■ HOW TO COMPLETE THIS TASK ■
From the line containing "сервисного центра FLIR" to the end of the listing, write out every line exactly; leave out everything else.

■ INPUT ■
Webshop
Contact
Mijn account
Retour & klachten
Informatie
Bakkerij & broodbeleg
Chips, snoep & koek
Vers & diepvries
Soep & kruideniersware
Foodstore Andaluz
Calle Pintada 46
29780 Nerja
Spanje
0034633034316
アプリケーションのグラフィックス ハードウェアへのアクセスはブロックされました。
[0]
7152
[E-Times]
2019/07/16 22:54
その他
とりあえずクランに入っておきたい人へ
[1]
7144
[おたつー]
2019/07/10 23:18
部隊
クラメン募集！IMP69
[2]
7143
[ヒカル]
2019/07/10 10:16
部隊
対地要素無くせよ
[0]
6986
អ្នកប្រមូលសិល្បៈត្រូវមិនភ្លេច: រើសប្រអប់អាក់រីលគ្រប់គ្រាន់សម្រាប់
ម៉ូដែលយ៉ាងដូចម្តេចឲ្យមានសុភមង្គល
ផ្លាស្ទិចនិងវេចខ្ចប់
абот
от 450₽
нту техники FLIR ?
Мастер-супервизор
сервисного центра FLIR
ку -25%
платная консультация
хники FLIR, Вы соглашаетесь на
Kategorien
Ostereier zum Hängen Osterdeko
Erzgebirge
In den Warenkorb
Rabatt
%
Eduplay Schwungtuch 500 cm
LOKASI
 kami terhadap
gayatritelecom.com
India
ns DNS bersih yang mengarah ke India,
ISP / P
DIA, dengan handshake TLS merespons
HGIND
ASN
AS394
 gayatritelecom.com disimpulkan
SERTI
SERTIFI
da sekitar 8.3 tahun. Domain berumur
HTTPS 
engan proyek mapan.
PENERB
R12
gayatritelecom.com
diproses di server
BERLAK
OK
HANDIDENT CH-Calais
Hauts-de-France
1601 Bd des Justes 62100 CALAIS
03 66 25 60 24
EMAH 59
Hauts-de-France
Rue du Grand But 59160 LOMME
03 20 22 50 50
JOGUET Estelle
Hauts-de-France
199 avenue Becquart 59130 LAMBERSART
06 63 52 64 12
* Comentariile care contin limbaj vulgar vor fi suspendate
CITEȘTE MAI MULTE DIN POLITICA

■ RESPONSE ■
сервисного центра FLIR
ку -25%
платная консультация
хники FLIR, Вы соглашаетесь на
Kategorien
Ostereier zum Hängen Osterdeko
Erzgebirge
In den Warenkorb
Rabatt
%
Eduplay Schwungtuch 500 cm
LOKASI
 kami terhadap
gayatritelecom.com
India
ns DNS bersih yang mengarah ke India,
ISP / P
DIA, dengan handshake TLS merespons
HGIND
ASN
AS394
 gayatritelecom.com disimpulkan
SERTI
SERTIFI
da sekitar 8.3 tahun. Domain berumur
HTTPS 
engan proyek mapan.
PENERB
R12
gayatritelecom.com
diproses di server
BERLAK
OK
HANDIDENT CH-Calais
Hauts-de-France
1601 Bd des Justes 62100 CALAIS
03 66 25 60 24
EMAH 59
Hauts-de-France
Rue du Grand But 59160 LOMME
03 20 22 50 50
JOGUET Estelle
Hauts-de-France
199 avenue Becquart 59130 LAMBERSART
06 63 52 64 12
* Comentariile care contin limbaj vulgar vor fi suspendate
CITEȘTE MAI MULTE DIN POLITICA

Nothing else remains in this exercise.